Yes, they are really damn confusing lol. I try to keep track of a wishlist of sound libraries I want and most of them have nearly the same product names!


----------



## jcrosby (Dec 15, 2020)

metropolisman said:


> I still need to save up money for Metropolis Ark 2, 3 and 4 but I just spent a lot of money on various sound libraries for sale on Black Friday.


All of the arks have have 8va low shorts, and most long articulations as well. Really wish @OrchestralTools would consider updating 1 and 4 to include low unisons as well


----------



## metropolisman (Dec 15, 2020)

jcrosby said:


> All of the arks have have 8va low shorts, and most long articulations as well. Really wish @OrchestralTools would consider updating 1 and 4 to include low unisons as well



I have looked into MA2,3 and 4 a little. Do you recommend owning them all? 

They are expensive so I can always only afford one every like 6 months or so.

Which of those would you say you compose the most often with?


----------



## jcrosby (Dec 15, 2020)

metropolisman said:


> I have looked into MA2,3 and 4 a little. Do you recommend owning them all?
> 
> They are expensive so I can always only afford one every like 6 months or so.
> 
> Which of those would you say you compose the most often with?


I use 1 and 4 most frequently. 4 complements 1 nicely in that it's more intimate. It's useful for blending with Ark 1 for a more direct sound but also a great sounding library overall.. The ensembles are nice as well for quick sketches, and they have the strings split up into 3 sections instead of 2 - high, mid and low in addition to additional instruments.

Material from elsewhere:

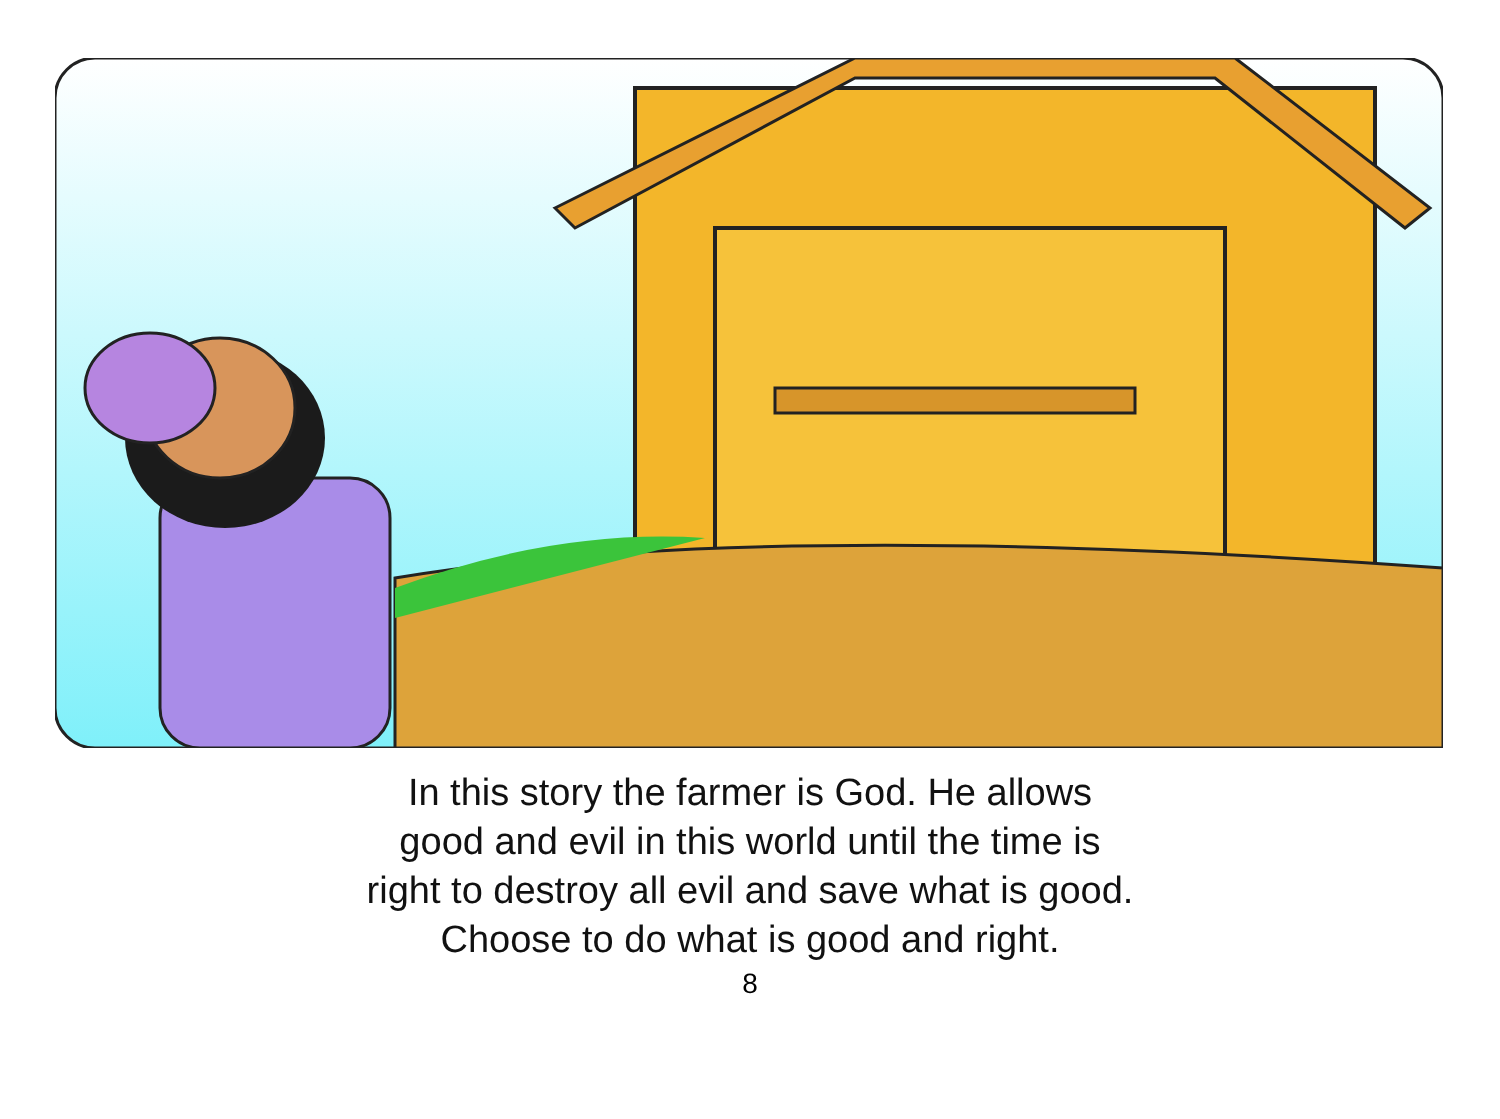In this story the farmer is God. He allows
good and evil in this world until the time is
right to destroy all evil and save what is good.
Choose to do what is good and right.
8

Even though there are plenty here who have and use 2 frequently I don't use it as much as I'd l'd hoped, Ironically I've seen many here who have 1 and 2 but not 4, and 3's the most niche of all of them.. Basically owning all 4 isn't essential in any way. I suppose it depends on if you can justify the cost more than anything else... Even then it is a pricy collection! If you compose full time perhaps, however I'd imagine there are plenty of full timers here who don't own all 4...

Overall I don't regret buying the whole lot at all but it was quite a pricy endeavor! It'd be nice if they find a way to have all of them feel less separate from one another. Who knows... With a little luck maybe we'll hear something about this on the 17th!


And don't forget that you'll still have the same issue with the other 3... Overall it might be smarter to find another library that compliments Ark 1 nicely. That's a hard recommendation to make. Ultimately people tend to find their own preferences when they need to blend libraries... I like AI's stuff as another compliment however I'm sure there are plenty that have vastly different preferences, like say CSS...

Regarding Ark 4 - given the price, and that it does have somewhat of a _niche_ audience of its own, I'd highly recommend watching as many walkthroughs and listening to as many demos as you can stand. Ultimately it's a combination I've found that I like quite a bit, but there are plenty of people here who love mixing CSS, and/or various other libraries to complement Ark 1 instead.


----------



## metropolisman (Dec 15, 2020)

jcrosby said:


> I use 1 and 4 most frequently. 4 complements 1 nicely in that it's more intimate. It's useful for blending with Ark 1 for a more direct sound but also a great sounding library overall.. The ensembles are nice as well for quick sketches, and they have the strings split up into 3 sections instead of 2 - high, mid and low in addition to additional instruments.
> 
> Even though there are plenty here who have and use 2 frequently I don't use it as much as I'd l'd hoped, Ironically I've seen many here who have 1 and 2 but not 4, and 3's the most niche of all of them.. Basically owning all 4 isn't essential in any way. I suppose it depends on if you can justify the cost more than anything else... Even then it is a pricy collection! If you compose full time perhaps, however I'd imagine there are plenty of full timers here who don't own all 4...
> 
> ...



Yes, I will check more videos out and compare Ark 2 and 4. I also often watch those sound library shootout videos on Youtube for quick no bs comparison. 

I really want Spitfire Symphonic Strings but that is also really expensive. Maybe sometime next year haha. 

I also use CSS along with various other sound libraries. Sonuscore Strings of Winter has some really amazing sounds and you can do a lot with it. It sometimes goes really well with Ark 1, but I'm sure Sonuscore's flagship product The Orchestra or The Orchestra Complete 2 would be much better. Cinesamples Cineharps has great realistic harp sounds. I plan to get a hold of Cinewinds Core or Pro along with CinePerc. They offer great quality products too.


----------